## Anforderung
Führen Sie den Dokumenttext über das Genre der 9-Euro-Ticket-Reportage im Anschluss an seinen letzten Satz weiter.

## Dokumenttext
######

Der Autor
Florian Kappelsberger ist Praktikant in der Redaktion von Übermedien. Er hat Geschichte und Soziologie studiert, arbeitet unter anderem für die „Süddeutsche Zeitung“, das Stadtmagazin „Mucbook“ und die Wiener Wochenzeitung „Falter“.
Seit rund einer Woche gilt im öffentlichen Nahverkehr deutschlandweit das 9-Euro-Ticket. Eingebracht wurde es von den Grünen, um der Journalismusbranche in der Krise eine kurzfristige Entlastung zu bieten – und zwar in Form eines neuen Genres, das seit vergangenem Mittwoch die Zeitungsspalten erobert: die 9-Euro-Ticket-Reportage.
Ob „Der Spiegel“, „Süddeutsche Zeitung“ oder „Hamburger Abendblatt“: Jedes Medienhaus, das etwas auf sich hält, hat seit 1. Juni Autor:innen (wahlweise auch Praktikant:innen oder Volontär:innen) in den nächsten Regionalzug gesetzt, um eine launige Reportage einzufangen. Optional wurden auch Social-Media-Kanäle und eigens eingerichtete Liveticker bespielt, damit die Menschen zuhause das ÖPNV-Abenteuer in Echtzeit mitverfolgen können.
Für alle, die etwas spät dran sind, aber auch eine eigene und völlig einzigartige 9-Euro-Ticket-Reportage schreiben wollen, haben wir einen Baukasten mit den wichtigsten Elementen des neuen Genres vorbereitet.
Höchste Zeit. pic.twitter.com/fLRqYvj5Es
— Alexander Svensson (@wortfeld) June 5, 2022
Springen Sie auf den Zug auf, ehe er abgefahren ist. Zunächst braucht es eine knackige Überschrift, am besten natürlich mit einem Zug-Wortspiel. Ob „In einem Zug“ („Stern“) oder „In vollen Zügen genießen“ (taz) – die Möglichkeiten sind nahezu endlos.
Florian Kappelsberger ist Praktikant in der Redaktion von Übermedien. Er hat Geschichte und Soziologie studiert, arbeitet unter anderem für die „Süddeutsche Zeitung“, das Stadtmagazin „Mucbook“ und die Wiener Wochenzeitung „Falter“.
Anschließend sollte man sich überlegen, welche Strecke die Reportage absteckt. Zwar liegen lokale Ausflugsziele nahe, andererseits wirken Fahrten unter zwölf Stunden ambitions- und reizlos. SZ und FAZ machen es vor: Sie schickten Reporter von München nach Sylt, die ultimative „Endstation Sehnsucht“ (FAZ).
Auch bietet es sich an, das Ganze mit einer semi-ironischen Einordnung zum journalistischen Ansturm auf die Regionalzüge zu begleiten, gerne mit Verweis auf den Twitter-Diskurs oder entsprechende Postillon-Meldungen. Damit lässt sich zugleich elegant die Frage umschiffen, wozu Leserinnen und Leser noch eine Reportage aus dem ÖPNV-Alltag brauchen, den nicht wenige von ihnen aus eigener Erfahrung zu Genüge kennen.

######

## Angezeigte Einträge
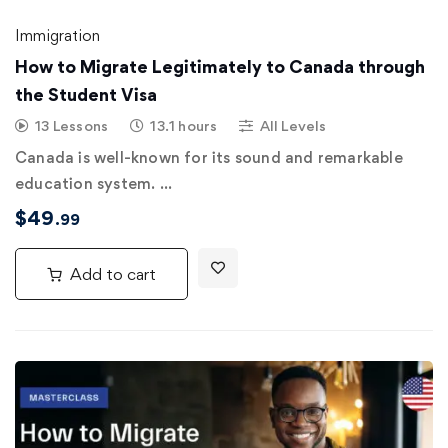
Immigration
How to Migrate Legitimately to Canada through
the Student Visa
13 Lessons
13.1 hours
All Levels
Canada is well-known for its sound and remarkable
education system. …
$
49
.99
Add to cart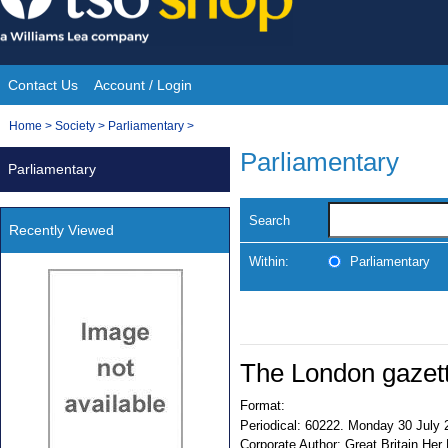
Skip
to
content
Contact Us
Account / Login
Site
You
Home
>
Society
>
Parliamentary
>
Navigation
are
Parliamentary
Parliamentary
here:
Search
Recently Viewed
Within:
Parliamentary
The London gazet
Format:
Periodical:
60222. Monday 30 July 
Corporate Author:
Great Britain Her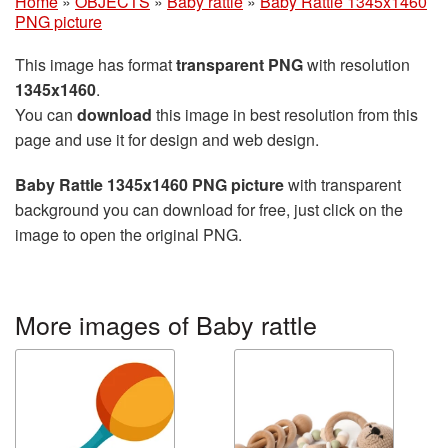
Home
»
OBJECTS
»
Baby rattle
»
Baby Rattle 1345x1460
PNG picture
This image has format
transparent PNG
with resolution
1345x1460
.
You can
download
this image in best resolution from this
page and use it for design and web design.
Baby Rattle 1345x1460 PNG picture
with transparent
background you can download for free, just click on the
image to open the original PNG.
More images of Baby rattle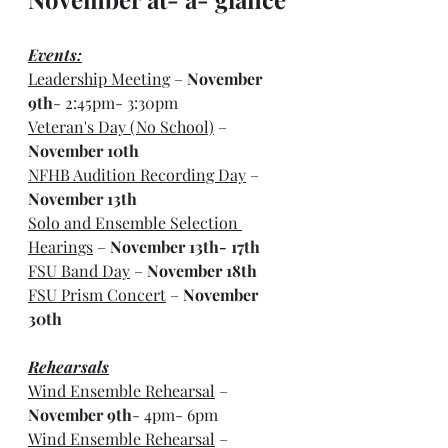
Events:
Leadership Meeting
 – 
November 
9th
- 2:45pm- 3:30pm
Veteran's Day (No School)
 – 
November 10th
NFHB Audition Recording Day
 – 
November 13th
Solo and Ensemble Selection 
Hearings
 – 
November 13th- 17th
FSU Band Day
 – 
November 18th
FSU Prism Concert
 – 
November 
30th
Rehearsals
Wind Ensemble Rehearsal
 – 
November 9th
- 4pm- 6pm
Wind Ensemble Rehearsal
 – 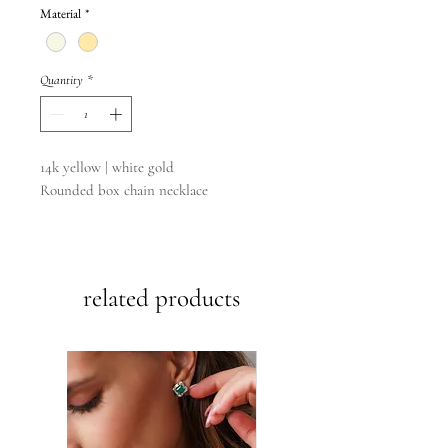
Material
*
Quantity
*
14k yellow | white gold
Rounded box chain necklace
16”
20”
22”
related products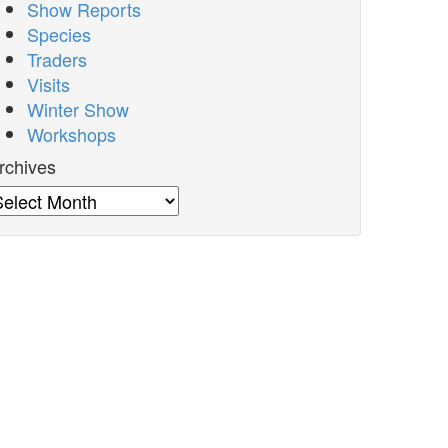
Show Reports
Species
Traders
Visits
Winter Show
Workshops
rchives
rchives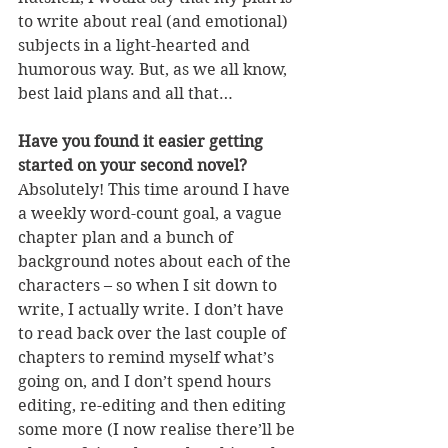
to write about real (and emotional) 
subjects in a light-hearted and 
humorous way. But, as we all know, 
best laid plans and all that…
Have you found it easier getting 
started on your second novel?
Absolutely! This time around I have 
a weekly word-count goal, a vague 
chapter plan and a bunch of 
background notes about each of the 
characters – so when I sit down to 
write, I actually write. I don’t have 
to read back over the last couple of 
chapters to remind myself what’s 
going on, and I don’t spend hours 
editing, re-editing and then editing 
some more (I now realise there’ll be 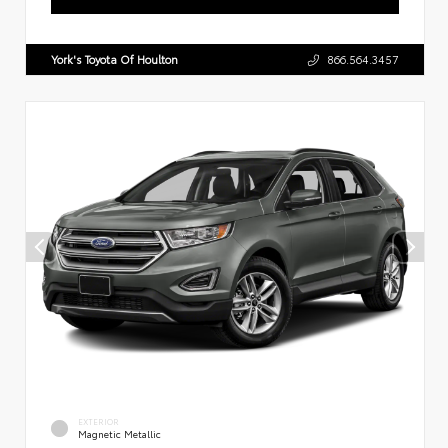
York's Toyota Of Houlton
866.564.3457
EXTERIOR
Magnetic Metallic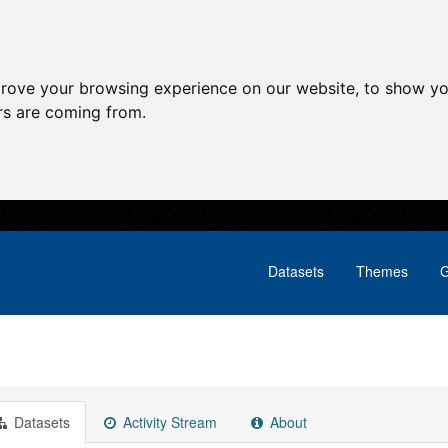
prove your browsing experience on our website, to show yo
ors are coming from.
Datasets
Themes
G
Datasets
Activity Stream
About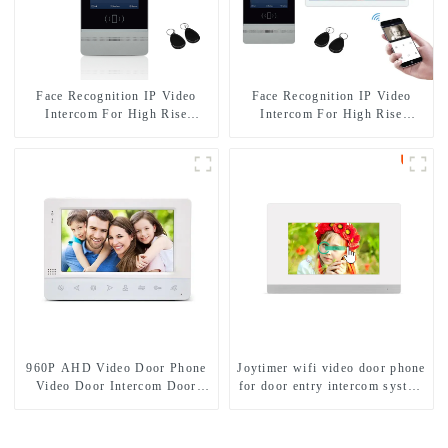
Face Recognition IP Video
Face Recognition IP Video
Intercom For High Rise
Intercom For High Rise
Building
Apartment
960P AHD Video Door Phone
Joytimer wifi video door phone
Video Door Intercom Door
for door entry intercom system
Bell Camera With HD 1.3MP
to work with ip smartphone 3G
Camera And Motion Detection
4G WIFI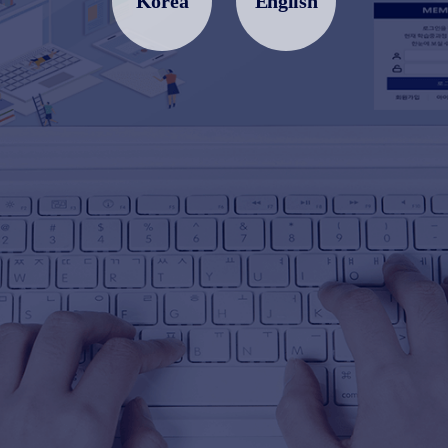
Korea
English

######

## Antwort
„Wer sich in diesen Tagen auf die Reise macht, einmal quer durchs Land, von Süden nach Norden, der gilt, je nach Sichtweise als abenteuerlustig, als wahnsinnig – oder ist von Beruf Journalist.“
Marcel Laskus, SZ
Sitzt der Reporter erstmal im Zug, kann es endlich losgehen. Seien es mitgehörte Dialoge, Eindrücke vom Wetter oder Szenen, die an die eigene Kindheit erinnern: Jede noch so kleine Beobachtung ist wertvoll für die Leserinnen und Leser zuhause. Der Liveticker bietet natürlich die Chance, besonders in die Tiefe zu gehen. So erfährt man beim „Spiegel“ in Echtzeit:
„Johannes, der seinen Mitschüler:innen eben den Hotspot spendiert hat, frohlockt: »Digga, ich hol mir was zu essen.« Problem: Außer einem Snackautomaten ist da draußen nicht viel, Johannes bleibt sitzen.“
Atemlos.
Um die Provinz-Exotik restlos auszuschöpfen, empfiehlt es sich unbedingt, auf schrullige Ortsnamen hinzuweisen, die einem unterwegs begegnen. Von Schmilka-Hirschmühle über Neudietendorf bis hin zu Langenprozelten – nahbarer wird es nicht. Diese Zuglandschaft lässt sich dann mit einem Repertoire von vertrauten Figuren bevölkern. Der entnervte Schaffner hat in nahezu jedem Text einen festen Auftritt, in seiner Beliebtheit nur noch übertroffen von den Grüppchen kultiger Punks auf dem Weg nach Sylt.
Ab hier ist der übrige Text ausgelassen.